©Louis Perruchaud

À l’occasion d’un nouvel album du NCY Milky Band, je me suis pointé à Nancy en express, en plein cœur de cette ville où la plupart des artistes du label BMM Records ont élu résidence. J’ai infiltré leur QG-studio, tapé la discute avec les groupes présents, écouté des sessions jam de qualité, gagné aux fléchettes et… je ne me rappelle plus trop. Au final, voici un reportage photos sur une clique de mecs au four et au moulin à paroles.

[LISTE DES TÂCHES]
1 - D'après le texte sur le reportage à Nancy, à quel label appartiennent la plupart des artistes installés dans cette ville ?
2 - Dans le texte sur le reportage à Nancy, relevez toutes les actions énumérées dans la phrase qui commence par « J’ai infiltré leur QG-studio ».
3 - Prolongez le texte sur le reportage à Nancy à partir de sa dernière phrase.
Les enregistrements n'ont aucun rapport avec le texte sur le reportage à Nancy.

Données extraites d'une collection:

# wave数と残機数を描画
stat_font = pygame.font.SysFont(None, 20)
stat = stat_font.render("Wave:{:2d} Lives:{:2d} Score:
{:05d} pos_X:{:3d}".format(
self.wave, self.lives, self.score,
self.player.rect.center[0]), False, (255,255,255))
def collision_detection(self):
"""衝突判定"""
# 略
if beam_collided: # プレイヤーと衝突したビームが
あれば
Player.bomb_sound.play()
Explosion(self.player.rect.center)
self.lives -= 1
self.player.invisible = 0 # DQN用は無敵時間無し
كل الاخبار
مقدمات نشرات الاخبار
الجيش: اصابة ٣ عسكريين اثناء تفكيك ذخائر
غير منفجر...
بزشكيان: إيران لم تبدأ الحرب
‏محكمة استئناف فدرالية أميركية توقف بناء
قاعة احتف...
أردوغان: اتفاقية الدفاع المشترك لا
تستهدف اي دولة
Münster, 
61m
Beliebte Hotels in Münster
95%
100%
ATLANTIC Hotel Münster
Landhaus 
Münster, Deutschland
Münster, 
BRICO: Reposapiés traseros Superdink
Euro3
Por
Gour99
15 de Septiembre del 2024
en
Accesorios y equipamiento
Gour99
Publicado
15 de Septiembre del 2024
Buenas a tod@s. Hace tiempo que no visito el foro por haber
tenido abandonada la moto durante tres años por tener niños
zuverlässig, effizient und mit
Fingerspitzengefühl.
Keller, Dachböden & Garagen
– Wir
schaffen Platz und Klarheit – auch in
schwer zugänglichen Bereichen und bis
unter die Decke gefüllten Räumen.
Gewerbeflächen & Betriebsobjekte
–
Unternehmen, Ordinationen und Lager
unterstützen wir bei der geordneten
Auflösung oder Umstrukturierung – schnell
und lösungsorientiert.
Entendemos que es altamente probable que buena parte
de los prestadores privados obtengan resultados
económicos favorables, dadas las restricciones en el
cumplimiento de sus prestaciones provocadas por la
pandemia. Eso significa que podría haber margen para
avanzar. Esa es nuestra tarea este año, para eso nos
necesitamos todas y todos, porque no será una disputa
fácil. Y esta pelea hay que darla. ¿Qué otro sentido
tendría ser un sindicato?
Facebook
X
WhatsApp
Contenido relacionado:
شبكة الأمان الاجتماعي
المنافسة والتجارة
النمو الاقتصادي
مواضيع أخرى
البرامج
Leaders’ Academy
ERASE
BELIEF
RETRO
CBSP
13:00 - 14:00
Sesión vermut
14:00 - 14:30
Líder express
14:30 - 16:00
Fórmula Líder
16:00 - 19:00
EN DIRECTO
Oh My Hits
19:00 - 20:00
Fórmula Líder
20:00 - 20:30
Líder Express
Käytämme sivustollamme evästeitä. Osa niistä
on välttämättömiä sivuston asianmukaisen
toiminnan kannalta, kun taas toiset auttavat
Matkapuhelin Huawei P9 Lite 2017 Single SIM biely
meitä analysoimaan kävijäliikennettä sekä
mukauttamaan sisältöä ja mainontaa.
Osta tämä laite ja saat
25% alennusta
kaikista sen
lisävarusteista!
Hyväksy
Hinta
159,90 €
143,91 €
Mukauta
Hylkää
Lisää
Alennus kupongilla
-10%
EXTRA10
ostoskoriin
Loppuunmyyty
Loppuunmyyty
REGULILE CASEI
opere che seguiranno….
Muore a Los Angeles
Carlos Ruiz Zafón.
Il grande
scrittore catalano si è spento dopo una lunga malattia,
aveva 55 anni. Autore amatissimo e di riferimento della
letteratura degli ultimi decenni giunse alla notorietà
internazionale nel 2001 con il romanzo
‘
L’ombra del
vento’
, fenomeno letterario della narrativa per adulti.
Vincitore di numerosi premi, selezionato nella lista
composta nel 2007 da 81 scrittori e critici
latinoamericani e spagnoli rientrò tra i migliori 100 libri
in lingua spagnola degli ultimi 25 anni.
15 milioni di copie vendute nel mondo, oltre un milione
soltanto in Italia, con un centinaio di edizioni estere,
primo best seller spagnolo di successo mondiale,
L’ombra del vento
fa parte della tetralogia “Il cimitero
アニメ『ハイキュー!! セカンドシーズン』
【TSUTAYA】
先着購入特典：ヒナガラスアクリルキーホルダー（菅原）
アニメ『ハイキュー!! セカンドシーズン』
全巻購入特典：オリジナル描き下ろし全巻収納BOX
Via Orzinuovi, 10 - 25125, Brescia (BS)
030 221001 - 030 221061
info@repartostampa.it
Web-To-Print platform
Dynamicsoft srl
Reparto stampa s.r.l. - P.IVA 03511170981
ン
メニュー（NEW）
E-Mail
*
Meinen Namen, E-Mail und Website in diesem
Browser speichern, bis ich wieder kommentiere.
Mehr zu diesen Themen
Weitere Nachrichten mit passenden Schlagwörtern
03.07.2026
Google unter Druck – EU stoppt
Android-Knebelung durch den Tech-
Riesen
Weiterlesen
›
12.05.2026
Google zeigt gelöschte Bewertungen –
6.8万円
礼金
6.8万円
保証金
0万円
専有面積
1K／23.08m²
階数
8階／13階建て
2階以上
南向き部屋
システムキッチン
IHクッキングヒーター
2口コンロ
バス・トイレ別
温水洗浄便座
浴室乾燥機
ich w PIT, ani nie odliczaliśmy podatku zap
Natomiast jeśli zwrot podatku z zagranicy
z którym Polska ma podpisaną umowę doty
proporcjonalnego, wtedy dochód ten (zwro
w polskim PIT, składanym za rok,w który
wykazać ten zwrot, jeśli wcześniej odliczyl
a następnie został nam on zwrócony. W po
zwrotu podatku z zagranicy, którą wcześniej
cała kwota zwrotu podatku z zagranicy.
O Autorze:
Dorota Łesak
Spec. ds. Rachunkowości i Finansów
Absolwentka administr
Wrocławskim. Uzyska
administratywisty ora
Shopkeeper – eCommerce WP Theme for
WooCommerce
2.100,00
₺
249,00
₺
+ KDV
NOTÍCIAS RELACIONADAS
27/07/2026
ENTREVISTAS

[RÉPONSES NUMÉROTÉES]
1 - Ils appartiennent au label BMM Records.

2 -
- Infiltrer leur QG-studio
- Taper la discute avec les groupes présents
- Écouter des sessions jam de qualité
- Gagner aux fléchettes

3 -
Mettre Paris sur pause le temps d’aller découvrir un lieu et des gens est une chose que j’aime particulièrement — lorsque la SNCF n’est pas trop capricieuse à ce propos, bien entendu. Loin de moi cette idée de dire que la capitale est devenue un trop petit terrain de jeu après toutes ces années, au contraire. S’en éloigner un peu permet de stimuler la curiosité et de simplement voir d’autres choses, d’autres quotidiens. Et dans notre cas précis, celui d’âmes passionnées de musique. Ces artistes, ils s’appellent Louis, Paul, Samy ou encore Genshu. Autant de prénoms pour autant de groupes, qu’ils forment les uns avec et les autres ou parfois l’inverse, à deux, trois, quatre ou cinq.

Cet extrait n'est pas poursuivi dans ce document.